Cette constatation est normale quand on prend conscience des pouvoirs du cerveau humain et donc de notre langage.
Les outils conversationnels sont une simplification du langage humain et c'est tout.
Si on considère que l'IA n'est qu'un outil, et c'est ce qu'elle est , son langage ne peut être à la fois que simpliste et qu'elle ne peut pas tout connaître. L'IA compense par une inventivité qui conduit quelquefois aux erreurs.
Nous avons déjà connu ces écarts de langage avec le langage "SMS" qui reste souvent difficile à comprendre, la lecture à haute voix résout ce problème.
Notre civilisation décadente engendre des phénomènes qu'il faut simultanément assimiler et combattre, c'est ainsi. Mais ne perdons jamais de vue que l'IA est un outil inventé par l'homme. C'est un outil dont nous devons garder la maîtrise, surtout en particulier pour la médecine.

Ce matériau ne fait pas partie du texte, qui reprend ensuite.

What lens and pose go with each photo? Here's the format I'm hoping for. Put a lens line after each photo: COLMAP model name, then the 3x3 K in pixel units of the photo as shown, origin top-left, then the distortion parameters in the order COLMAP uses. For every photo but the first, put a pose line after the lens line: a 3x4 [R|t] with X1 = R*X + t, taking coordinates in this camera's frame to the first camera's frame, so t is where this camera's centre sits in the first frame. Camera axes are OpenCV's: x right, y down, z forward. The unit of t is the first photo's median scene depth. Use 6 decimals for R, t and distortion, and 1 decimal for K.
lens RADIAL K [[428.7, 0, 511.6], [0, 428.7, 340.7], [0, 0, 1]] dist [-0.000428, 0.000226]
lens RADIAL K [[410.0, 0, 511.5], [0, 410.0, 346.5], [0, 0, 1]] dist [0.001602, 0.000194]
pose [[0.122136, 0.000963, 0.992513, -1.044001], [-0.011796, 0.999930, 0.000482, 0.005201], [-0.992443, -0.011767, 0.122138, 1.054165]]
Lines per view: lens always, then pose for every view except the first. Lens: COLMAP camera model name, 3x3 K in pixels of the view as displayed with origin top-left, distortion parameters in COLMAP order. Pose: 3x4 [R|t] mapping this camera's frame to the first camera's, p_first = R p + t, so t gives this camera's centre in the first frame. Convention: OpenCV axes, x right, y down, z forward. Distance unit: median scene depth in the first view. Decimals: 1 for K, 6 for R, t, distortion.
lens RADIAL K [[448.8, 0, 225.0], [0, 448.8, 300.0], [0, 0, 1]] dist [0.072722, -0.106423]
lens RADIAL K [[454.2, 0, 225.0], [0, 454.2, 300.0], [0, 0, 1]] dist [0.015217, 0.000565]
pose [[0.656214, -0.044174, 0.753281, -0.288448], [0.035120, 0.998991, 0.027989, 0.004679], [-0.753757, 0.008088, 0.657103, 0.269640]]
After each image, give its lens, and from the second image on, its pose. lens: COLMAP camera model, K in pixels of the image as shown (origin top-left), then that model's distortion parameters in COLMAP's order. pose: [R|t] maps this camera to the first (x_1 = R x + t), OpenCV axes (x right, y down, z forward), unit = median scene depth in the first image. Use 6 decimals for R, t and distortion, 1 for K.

Le langage humain a le pouvoir de transmettre mille et une choses en quelques mots, l'IA n'en est pas capable. Il faut donc garder notre langage, celui des humains, et dans le même temps admettre que le langage de l'IA est plus simple pour dire finalement des choses simples. Ne perdons pas de vie que les systèmes conversationnels sont là "pour nous faire plaisir.......jamais de contradiction", or c'est dans la contradiction que le langage humain s'épanouit .
Le point avec PERPLEXITY/IA
Différence entre le langage humain et le langage conversationnel
Langage humain Le langage humain est naturel, riche, nuancé et contextuel. Il inclut des éléments complexes comme le sarcasme, les métaphores, les variations de structure, les exceptions grammaticales, les émotions et les références culturelles. Les humains adaptent spontanément leur langage selon le contexte, l’interlocuteur et l’intention, ce qui rend la communication humaine extrêmement flexible et dynamique.
Langage conversationnel (utilisé par les agents conversationnels) Le langage conversationnel désigne la manière dont les agents conversationnels (chatbots, assistants virtuels, etc.) communiquent avec les humains. Il est généré à partir de modèles d’intelligence artificielle, de traitement automatique du langage naturel (TALN/NLP), et de compréhension du langage naturel (NLU).
Les agents conversationnels s’efforcent d’imiter le langage humain. Ils se basent cependant sur des algorithmes et des bases de données pour comprendre les intentions et générer des réponses. Leur capacité à comprendre le contexte, l’ambiguïté ou les subtilités reste limitée par rapport à un humain, même si les progrès récents permettent des dialogues de plus en plus naturels.